New Sexuality Studies minor available to students, focuses on variety of issues

Reporter and Reporter

Students with a strong interest in sexuality studies now have the option to declare the topic as their minor.

The minor was first made available for fall 2011, according to Sarah Rainey, undergraduate studies coordinator for the Department of Women’s, Gender and Sexuality Studies (formerly Women’s Studies).

Five students declared the minor that first semester and more are joining the ranks as word about the option spreads.

The idea for the minor, Rainey said, was a collaborative concept that came from a variety of faculty members within the Women’s, Gender and Sexuality Studies department who had seen a growing interest from students for a minor in sexuality studies. For inspiration, the department started looking at similar programs around the country as models for shaping the minor at the University.

In the end, the minor was designed as a 21-credit-hour program focusing on a variety of issues within the concept of sexuality studies, from sex education to marriage and family issues, and students enrolled in the minor have a lot of liberty to shape the focus as they wish.

The only course required for the minor is Introduction to LGBT Studies.

“We wanted to make sure students wouldn’t avoid focusing on marginalized communities,” Rainey said. “We didn’t want them to just look at heterosexual sexualities, but also consider more marginal sexualities as well.”

Though the name of the Department of Women’s, Gender and Sexuality Studies can be misleading to some, she said the area of women’s studies should not be limited to female students alone, but because males benefit from the study as well. While portions of the women’s studies program do focus exclusively on women’s lives, there is a whole other part of the program that looks at men’s lives and how gender and sexuality affects everyone, she said.

“We’ve had a lot of men that are minors under women’s gender and sexuality studies,” Rainey said. “I think a lot of them recognize that women’s studies is not just about women, it’s about analyzing and thinking about how gender affects all of us on things such as masculinity or femininity.”

Kyle Shupe, a sophomore sociology major, declared sexuality studies as his minor as soon as it became available this past fall. He intends to focus his sociological studies on areas related to sexuality and said the minor will offer the “qualitative information” while his major focuses on the “quantitative.”
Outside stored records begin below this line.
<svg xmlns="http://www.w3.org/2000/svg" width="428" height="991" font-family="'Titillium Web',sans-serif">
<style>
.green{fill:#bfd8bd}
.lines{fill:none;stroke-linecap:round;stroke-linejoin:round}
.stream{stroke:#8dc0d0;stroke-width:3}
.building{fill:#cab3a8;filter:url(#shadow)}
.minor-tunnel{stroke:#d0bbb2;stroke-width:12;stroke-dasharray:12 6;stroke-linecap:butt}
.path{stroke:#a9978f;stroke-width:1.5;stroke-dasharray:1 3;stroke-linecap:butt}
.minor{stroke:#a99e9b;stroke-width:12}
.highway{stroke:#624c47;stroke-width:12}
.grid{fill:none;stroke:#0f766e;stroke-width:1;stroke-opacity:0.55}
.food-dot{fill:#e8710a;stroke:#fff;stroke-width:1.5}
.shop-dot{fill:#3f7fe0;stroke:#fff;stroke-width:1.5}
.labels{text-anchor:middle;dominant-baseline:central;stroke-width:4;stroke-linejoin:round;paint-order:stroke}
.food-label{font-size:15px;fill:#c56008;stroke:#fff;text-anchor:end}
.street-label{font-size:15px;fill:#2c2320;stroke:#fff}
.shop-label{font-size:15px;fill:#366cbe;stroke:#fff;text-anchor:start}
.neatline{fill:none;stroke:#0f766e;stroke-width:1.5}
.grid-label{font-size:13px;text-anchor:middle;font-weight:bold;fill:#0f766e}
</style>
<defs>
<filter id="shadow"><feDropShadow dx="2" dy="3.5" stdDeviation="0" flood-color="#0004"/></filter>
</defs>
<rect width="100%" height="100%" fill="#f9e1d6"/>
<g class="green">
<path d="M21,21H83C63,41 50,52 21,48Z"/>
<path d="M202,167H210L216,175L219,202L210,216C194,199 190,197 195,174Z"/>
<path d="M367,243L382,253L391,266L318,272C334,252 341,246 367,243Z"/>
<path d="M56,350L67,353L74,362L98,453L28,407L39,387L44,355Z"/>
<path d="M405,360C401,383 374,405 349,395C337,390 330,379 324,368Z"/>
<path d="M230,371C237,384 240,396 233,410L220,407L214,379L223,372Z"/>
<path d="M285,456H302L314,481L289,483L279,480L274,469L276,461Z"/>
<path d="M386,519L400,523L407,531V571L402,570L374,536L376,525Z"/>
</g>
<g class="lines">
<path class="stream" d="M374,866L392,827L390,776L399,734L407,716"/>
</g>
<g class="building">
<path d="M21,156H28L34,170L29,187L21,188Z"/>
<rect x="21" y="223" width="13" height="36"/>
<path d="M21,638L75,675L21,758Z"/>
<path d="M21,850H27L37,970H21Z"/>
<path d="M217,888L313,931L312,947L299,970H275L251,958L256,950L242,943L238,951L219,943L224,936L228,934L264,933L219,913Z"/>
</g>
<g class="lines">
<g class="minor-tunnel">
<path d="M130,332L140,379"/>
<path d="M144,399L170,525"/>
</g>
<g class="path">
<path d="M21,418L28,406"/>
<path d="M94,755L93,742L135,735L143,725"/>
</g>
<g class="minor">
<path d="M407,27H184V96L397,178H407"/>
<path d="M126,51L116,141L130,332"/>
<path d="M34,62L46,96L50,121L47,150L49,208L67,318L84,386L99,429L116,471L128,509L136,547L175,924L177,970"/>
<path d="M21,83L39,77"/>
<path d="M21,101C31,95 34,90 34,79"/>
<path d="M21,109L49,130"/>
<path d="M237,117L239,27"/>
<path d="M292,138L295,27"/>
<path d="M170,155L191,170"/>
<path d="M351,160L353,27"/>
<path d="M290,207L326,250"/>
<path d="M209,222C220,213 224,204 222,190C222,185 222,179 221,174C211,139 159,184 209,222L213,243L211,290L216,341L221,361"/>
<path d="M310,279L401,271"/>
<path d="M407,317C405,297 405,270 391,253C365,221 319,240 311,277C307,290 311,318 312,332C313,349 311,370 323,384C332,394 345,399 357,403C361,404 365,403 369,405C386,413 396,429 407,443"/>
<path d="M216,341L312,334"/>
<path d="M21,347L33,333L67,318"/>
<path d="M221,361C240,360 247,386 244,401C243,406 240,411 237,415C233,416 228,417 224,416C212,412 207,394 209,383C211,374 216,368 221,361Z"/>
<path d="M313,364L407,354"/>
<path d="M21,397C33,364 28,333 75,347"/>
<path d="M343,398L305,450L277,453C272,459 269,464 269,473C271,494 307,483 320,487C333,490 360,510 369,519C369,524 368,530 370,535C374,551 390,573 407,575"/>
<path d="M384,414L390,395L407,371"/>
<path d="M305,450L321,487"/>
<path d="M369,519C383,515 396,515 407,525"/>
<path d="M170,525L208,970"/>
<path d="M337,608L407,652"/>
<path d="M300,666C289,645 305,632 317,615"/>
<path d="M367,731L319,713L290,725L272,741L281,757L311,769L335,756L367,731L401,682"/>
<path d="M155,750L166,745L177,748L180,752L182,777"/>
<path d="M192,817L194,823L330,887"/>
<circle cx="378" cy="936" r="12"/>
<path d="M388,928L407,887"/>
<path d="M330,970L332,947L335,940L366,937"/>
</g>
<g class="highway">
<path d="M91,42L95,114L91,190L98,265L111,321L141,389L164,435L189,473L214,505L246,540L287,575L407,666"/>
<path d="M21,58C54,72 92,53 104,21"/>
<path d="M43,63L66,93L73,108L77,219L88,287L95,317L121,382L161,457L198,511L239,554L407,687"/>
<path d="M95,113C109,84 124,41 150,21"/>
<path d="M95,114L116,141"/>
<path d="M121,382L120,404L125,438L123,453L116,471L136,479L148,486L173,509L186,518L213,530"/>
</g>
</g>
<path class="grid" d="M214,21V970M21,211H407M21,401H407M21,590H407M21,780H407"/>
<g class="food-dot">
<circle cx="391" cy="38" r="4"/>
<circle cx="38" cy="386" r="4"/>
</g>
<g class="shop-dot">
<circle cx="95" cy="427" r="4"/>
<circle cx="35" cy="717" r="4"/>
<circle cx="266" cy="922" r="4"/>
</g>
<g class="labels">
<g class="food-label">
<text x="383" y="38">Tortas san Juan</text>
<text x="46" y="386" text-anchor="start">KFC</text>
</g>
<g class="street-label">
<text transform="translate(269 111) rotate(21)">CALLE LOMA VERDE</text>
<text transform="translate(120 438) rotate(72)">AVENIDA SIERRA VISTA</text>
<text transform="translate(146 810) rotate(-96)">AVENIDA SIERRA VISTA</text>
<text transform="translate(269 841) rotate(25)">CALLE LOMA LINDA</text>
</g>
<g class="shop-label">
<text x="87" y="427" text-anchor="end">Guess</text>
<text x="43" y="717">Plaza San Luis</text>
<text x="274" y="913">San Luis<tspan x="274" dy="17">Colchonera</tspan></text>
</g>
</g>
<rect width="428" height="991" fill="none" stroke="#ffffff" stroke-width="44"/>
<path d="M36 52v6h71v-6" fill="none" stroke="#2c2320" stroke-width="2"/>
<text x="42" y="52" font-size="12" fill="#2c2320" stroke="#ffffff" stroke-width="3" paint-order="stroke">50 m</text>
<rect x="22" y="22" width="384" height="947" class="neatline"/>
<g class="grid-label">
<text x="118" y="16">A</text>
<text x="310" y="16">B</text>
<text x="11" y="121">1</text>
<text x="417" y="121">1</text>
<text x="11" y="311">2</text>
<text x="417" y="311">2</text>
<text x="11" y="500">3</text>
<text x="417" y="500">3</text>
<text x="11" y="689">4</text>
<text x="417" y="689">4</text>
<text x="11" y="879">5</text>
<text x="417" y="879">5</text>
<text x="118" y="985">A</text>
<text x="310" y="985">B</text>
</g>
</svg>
“The need right now for studies in sexuality is pretty necessary for sociology,” he said. “The most recent research on it was done nationally in 1994 and based on what I’ve seen of it, it’s not a very good study for what people should be looking for.”
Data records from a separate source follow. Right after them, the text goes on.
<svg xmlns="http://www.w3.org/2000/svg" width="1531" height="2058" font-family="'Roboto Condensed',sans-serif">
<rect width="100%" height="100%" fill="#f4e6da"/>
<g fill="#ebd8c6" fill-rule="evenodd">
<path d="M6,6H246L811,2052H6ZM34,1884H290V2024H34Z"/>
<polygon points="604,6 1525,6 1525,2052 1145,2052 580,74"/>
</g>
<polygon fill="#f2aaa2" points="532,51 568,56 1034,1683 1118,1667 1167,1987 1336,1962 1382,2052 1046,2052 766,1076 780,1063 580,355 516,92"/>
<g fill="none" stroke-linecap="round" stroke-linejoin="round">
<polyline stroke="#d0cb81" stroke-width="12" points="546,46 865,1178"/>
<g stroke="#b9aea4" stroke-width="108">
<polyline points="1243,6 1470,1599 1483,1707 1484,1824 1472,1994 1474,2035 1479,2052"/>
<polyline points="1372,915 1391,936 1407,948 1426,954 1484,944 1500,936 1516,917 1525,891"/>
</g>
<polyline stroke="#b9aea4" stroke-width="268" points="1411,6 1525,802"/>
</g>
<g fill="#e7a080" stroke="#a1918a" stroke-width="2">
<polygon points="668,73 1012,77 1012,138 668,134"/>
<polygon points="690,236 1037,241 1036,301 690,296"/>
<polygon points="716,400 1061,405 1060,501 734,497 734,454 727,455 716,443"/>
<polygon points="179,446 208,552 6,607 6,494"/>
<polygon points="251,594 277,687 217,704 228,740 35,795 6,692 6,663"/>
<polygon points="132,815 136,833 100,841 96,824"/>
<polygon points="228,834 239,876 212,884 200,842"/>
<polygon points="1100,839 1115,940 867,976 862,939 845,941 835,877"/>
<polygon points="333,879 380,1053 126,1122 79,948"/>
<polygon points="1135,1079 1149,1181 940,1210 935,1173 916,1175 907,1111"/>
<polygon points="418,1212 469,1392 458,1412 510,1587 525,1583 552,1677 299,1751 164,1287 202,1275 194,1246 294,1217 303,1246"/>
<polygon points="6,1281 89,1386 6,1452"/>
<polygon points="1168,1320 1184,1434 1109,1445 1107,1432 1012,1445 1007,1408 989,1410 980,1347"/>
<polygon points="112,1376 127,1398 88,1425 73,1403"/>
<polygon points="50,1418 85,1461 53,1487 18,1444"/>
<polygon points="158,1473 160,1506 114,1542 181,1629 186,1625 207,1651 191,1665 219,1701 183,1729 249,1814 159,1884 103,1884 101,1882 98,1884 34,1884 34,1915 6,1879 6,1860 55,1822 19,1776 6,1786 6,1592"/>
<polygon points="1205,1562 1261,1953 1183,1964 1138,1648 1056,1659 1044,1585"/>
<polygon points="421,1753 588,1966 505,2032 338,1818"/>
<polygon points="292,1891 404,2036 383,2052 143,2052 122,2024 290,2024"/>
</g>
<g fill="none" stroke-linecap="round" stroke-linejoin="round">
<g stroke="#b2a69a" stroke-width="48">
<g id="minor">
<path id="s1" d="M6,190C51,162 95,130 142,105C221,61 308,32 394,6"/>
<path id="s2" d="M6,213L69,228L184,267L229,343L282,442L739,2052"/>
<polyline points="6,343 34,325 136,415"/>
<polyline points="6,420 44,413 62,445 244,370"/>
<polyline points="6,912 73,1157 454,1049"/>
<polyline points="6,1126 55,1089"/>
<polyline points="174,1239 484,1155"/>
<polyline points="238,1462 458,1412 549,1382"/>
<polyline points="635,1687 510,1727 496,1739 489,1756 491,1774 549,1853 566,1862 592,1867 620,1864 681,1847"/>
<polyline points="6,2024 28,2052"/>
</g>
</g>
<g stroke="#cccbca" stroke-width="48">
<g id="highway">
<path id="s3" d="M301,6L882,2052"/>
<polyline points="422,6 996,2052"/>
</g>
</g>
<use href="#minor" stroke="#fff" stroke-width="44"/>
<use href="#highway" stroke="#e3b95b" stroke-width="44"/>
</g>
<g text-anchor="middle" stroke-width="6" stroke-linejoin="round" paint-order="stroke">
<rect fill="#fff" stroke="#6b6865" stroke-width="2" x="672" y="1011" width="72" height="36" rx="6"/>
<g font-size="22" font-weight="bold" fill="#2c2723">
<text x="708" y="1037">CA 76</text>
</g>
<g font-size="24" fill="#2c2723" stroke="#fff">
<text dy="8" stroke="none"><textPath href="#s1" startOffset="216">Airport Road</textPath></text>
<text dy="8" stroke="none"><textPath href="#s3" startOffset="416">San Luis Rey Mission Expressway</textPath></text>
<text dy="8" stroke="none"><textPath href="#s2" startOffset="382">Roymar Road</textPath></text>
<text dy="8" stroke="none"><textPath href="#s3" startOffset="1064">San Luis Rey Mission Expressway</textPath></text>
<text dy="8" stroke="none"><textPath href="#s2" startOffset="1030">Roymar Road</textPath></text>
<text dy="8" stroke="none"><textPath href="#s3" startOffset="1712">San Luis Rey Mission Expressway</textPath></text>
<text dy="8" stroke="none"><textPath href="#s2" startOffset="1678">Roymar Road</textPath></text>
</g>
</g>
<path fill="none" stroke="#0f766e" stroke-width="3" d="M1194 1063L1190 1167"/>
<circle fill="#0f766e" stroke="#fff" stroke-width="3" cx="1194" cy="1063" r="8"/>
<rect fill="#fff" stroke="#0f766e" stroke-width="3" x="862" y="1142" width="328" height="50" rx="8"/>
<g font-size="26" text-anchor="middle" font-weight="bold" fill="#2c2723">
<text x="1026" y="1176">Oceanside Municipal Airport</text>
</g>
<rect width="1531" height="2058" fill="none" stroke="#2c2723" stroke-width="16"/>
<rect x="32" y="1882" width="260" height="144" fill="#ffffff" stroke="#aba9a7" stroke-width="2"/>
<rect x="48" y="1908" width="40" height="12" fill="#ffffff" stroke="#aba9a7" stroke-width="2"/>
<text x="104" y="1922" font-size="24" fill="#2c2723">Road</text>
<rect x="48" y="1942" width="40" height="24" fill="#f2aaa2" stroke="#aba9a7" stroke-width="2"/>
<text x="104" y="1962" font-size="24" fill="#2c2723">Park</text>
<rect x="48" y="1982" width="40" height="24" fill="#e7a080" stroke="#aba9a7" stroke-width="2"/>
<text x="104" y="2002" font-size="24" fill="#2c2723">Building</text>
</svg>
“I think there’s a certain stigma that’s attached to sexuality, and it’s very normalized as either you’re straight or you’re not,” Shupe said. “Learning about various forms of sexuality increases awareness of non-heterosexual and less understood forms of sexual variance.”
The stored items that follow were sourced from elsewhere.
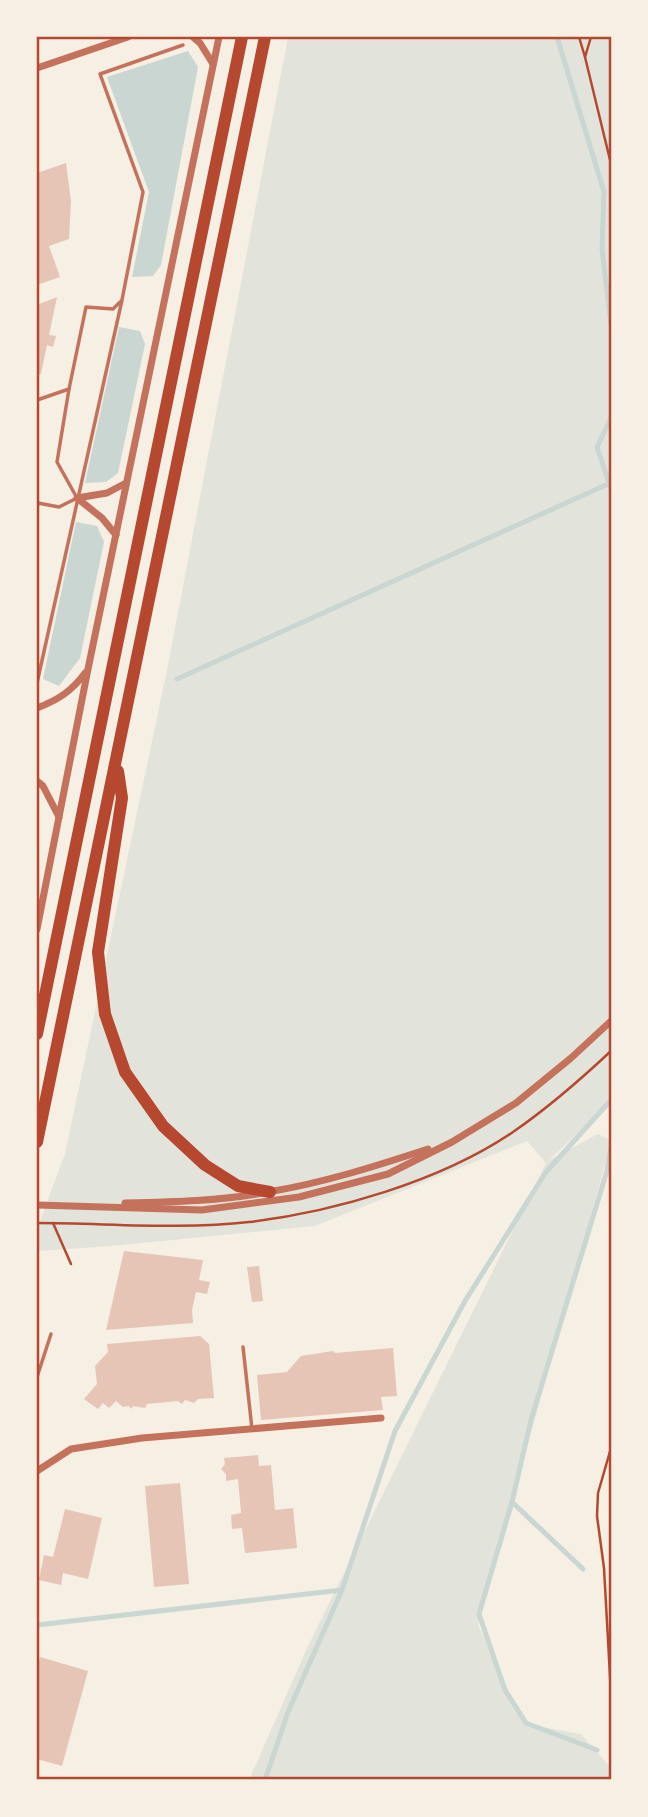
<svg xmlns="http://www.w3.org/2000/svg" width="648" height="1817" font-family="Roboto,sans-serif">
	<rect width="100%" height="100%" fill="#f6efe4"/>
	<polygon fill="#e2e4dc" points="288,37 611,37 611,1102 549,1160 598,1134 611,1140 611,1143 478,1625 524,1724 581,1734 611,1768 611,1780 249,1780 308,1646 546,1163 527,1141 315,1226 111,1246 37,1251 37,1229 65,1154 167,670"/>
	<g fill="#c9d6d2">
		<polygon points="188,51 198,67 161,265 153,276 132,277 149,192 107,77"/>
		<polygon points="119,327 140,331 145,344 118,473 106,482 85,483"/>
		<polygon points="76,522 97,526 104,542 80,658 59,686 43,679"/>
	</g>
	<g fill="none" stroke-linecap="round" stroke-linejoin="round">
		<g stroke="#c9d6d2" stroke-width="5">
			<polyline points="557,37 604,192 602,249 611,325"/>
			<polyline points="611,418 597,447 611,489"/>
			<polyline points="177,679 608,484"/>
			<polyline points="512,1502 479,1614 505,1690 526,1723 597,1750"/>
			<polyline points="583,1569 512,1502 531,1420 607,1171 611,1146"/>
			<polyline points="37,1625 342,1590 395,1431 465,1301 546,1172 611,1100"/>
			<polyline points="265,1780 288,1712 342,1590"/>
		</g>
	</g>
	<g fill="#e6c5b7">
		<polygon points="66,163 71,201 69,239 49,246 60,277 37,285 37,173"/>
		<polygon points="57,297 49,335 56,336 53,347 47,345 41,374 37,375 37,305"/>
		<polygon points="124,1251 203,1260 199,1280 210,1282 207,1294 196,1292 192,1310 193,1323 106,1330"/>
		<polygon points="259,1266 263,1301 252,1302 247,1267"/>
		<polygon points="200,1336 209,1344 214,1398 198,1399 194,1403 185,1400 182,1404 178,1401 147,1404 145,1408 133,1406 131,1409 129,1406 123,1407 116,1401 109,1408 103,1403 98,1409 84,1399 97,1384 95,1366 108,1352 107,1344"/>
		<polygon points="393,1348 397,1396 381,1397 383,1410 261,1420 257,1375 287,1372 301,1356 333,1351 335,1353"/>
		<polygon points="258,1455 259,1466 271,1465 275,1510 293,1508 297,1548 245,1553 242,1528 232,1529 231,1515 241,1513 238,1479 226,1481 226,1474 221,1469 225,1464 224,1458"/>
		<polygon points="180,1483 189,1584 154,1587 145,1486"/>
		<polygon points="65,1509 102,1518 88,1579 63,1573 61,1585 39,1580 44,1555 53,1557"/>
		<polygon points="40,1657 88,1671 62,1766 37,1759 37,1668"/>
	</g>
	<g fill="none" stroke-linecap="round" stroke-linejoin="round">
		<g stroke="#b5482f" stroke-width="2.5">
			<polyline points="579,37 585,57"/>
			<polyline points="591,37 585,57 611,164"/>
			<path d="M37,1223C105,1223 182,1230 249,1222C334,1212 441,1181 513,1132C548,1108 580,1080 611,1051"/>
			<polyline points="53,1223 71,1264"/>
			<polyline points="611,1448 598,1493 597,1516 604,1568 611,1694"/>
		</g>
		<g stroke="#c5725c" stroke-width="3.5">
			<polyline points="37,400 69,389 86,307 113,309 120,302"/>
			<polyline points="37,508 38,503 59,507 77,498 57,462 69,389"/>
			<polyline points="37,683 122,300 143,192 100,74 183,45"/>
			<polyline points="243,1347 252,1429"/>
			<polyline points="37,1377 51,1334"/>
		</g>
		<g stroke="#c5725c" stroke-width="7">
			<polyline points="193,37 200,43 213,64"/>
			<polyline points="37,68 128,37"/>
			<polyline points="116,535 102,518 77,498 107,493 126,483"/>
			<path d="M37,708C58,700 72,691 85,673"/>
			<polyline points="37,781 43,786 59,817"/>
			<polyline points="37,929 88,669 219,37"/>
			<path d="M125,1203C173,1202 221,1201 268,1192C323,1183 376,1166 428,1149"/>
			<polyline points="37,1205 202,1210 299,1197 388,1174 452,1142 516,1103 571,1058 611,1021"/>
			<polyline points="37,1471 71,1449 142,1438 381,1418"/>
		</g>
		<g stroke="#b5482f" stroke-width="12">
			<polyline points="118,771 122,798 98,952 105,1014 125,1072 163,1126 205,1165 238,1186 270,1192"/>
			<polyline points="37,1034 242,37"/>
			<polyline points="37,1142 265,37"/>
		</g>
	</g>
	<rect width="648" height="1817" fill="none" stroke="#f6efe4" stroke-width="77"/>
	<rect x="38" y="38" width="572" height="1740" fill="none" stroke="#b5482f" stroke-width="2.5"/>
</svg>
Junior journalism major Christine Talbert declared sexuality studies as her minor a few months ago. She became interested in sexuality studies through a combination of sitting through gender communication classes her mother teaches at Oakland University and a sexuality-related course at the University.

“I thought it was really interesting how the opposite sex communicates with one another,” she said. “Definitely the concept of gender roles is interesting and also learning more about homosexuals and the gay community … I think that’s something that’s becoming more understood in the U.S., but I think it’s something that’s still misunderstood by a lot of people.”

Talbert plans to attend grad school and wants to eventually work in a university student affairs department. An understanding of sexuality issues will help her do her job more effectively, she said.

“I think understanding how different people work, in that aspect, would be something that would be beneficial while working on a college campus,” she said.